The second issue that Nick has wrong is a technical one that my colleagues and I have discussed multiple times (e.g., Keys under Doormats). If Apple was to change its technology to be able to surreptitiously add a device to the account—that's the way the wiretapping would work—it would have to deactivate the warning system. (Otherwise the bad guy would know he's being tapped.)

The real question is not whether Apple can do this. (The answer is yes.) The real answer is whether Apple can do this in a way that doesn't disrupt the system for everyone else and destroy their security.

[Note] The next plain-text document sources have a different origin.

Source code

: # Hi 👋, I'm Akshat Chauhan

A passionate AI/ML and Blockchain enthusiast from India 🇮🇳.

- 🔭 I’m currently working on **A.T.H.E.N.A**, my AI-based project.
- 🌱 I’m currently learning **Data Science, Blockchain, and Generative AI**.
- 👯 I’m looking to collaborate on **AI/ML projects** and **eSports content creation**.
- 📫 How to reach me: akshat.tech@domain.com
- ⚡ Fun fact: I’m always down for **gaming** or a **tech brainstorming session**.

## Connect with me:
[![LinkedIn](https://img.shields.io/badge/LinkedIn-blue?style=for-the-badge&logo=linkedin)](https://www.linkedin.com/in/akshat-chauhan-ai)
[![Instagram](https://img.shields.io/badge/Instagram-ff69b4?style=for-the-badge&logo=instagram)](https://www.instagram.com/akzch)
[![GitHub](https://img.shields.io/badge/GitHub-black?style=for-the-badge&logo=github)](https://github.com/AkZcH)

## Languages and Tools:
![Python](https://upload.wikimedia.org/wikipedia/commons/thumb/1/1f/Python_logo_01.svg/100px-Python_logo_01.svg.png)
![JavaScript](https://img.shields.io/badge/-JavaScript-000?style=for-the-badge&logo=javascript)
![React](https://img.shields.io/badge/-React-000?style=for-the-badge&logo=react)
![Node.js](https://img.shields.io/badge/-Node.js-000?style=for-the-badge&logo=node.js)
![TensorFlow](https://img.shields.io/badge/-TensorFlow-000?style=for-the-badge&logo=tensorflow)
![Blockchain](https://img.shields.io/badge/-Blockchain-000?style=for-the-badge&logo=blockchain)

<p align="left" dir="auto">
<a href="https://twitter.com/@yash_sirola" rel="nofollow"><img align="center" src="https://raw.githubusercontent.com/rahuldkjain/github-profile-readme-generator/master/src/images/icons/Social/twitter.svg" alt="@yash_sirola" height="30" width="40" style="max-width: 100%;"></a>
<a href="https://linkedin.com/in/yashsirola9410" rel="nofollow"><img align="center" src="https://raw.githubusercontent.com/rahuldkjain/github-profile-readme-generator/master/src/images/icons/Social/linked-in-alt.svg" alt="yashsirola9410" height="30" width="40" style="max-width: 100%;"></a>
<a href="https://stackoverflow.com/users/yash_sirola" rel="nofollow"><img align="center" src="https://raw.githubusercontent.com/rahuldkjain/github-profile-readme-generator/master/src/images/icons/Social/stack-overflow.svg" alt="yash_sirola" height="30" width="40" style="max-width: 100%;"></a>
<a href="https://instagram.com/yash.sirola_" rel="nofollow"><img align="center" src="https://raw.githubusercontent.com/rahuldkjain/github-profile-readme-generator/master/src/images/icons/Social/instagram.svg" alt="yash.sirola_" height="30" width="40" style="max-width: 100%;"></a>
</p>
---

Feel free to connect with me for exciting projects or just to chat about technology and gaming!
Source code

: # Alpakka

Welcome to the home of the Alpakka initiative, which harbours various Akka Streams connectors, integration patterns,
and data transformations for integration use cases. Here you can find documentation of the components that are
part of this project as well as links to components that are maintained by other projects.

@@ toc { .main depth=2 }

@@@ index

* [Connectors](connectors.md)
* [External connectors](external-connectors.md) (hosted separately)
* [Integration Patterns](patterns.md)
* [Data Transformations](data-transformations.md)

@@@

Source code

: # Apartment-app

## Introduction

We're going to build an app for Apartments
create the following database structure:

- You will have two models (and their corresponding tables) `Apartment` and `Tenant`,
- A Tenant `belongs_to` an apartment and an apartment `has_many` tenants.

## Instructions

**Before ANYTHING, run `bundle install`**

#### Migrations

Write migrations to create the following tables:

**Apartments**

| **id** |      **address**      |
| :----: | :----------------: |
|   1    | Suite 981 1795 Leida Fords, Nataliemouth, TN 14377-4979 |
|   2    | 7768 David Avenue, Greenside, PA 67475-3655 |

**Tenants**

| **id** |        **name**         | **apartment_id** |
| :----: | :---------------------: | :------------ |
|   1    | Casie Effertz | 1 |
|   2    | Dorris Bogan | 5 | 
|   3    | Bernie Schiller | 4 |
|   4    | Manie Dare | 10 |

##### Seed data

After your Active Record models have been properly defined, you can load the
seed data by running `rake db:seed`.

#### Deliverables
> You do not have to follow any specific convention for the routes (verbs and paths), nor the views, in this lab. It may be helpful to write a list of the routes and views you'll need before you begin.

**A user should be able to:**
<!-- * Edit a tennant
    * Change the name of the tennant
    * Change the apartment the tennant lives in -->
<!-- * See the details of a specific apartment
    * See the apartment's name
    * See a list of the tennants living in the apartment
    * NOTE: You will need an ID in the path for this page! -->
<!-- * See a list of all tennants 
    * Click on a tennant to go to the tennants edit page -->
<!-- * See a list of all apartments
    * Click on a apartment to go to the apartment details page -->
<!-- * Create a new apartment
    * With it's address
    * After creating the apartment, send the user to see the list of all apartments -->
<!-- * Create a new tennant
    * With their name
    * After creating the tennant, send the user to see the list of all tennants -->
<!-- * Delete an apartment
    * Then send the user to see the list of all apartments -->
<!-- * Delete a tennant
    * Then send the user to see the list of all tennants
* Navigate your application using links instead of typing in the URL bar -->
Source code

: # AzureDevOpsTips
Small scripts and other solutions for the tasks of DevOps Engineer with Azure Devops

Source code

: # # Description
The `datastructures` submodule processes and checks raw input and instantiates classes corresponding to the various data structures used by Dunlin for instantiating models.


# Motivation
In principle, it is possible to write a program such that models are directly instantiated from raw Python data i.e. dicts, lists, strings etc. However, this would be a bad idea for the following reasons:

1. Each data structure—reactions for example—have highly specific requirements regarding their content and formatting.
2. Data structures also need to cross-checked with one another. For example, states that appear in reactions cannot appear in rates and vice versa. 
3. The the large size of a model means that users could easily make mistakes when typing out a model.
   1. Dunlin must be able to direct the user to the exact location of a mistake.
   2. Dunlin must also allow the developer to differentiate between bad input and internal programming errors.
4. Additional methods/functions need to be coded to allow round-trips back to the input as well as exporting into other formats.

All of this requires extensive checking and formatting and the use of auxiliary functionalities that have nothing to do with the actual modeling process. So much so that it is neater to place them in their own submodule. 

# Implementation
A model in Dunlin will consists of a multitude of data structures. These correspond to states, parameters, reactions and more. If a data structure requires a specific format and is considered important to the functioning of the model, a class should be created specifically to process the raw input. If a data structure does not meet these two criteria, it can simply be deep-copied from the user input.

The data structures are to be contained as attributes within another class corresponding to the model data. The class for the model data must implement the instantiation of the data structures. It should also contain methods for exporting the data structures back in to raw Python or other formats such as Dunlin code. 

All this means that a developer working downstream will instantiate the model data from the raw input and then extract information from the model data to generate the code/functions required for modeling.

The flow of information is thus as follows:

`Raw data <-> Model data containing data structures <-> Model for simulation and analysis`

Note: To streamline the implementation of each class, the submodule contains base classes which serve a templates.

That's far from clear. Apple is a company managing a billion active devices across multiple geographies. In order to make the change Nick suggests, Apple would need to carefully re-architect specific portions of its infrastructure so that these warnings would be disabled.

But they would have to be disabled only for specific customers, under a wiretap order, on demand. Performing this sort of modification is no small task. It carries the risk that Apple could seriously harm the operation of its network: either producing costly global outages or opening new security holes for malicious hackers to exploit. And if Apple's system for disabling the warning system happens to disable the warning system for users who are not the subject of a wiretap order—an accident waiting to happen—then Apple would have broken the security not just of the end-to-end encryption of iMessage for those users, but potentially much more, including the security of users knowing which devices have access to their account, including the data stored in iCloud, iTunes, etc. Such a breach would be a disaster, both for the customers and for Apple. Nick is proposing a "solution" that might work on a system supporting a couple of thousand—or maybe even a few hundred thousand—phones, but one that carries high security and operating risks for the number of customers and devices actually being served. It is simply not reasonable.

Apple is consistently making choices to protect users privacy and security. In the face of the kinds of attacks we've been seeing, from the "hack in a box" that Chinese criminals were selling to the sophisticated hacking Jupiter's VPN, the better security is on phones and in communications, the better off we all are. So while Nick is right on the current vulnerability in iMessage, he has it wrong on both on Apple's legal obligations under CALEA and how easy it would be for the company to accommodate law enforcement's demands.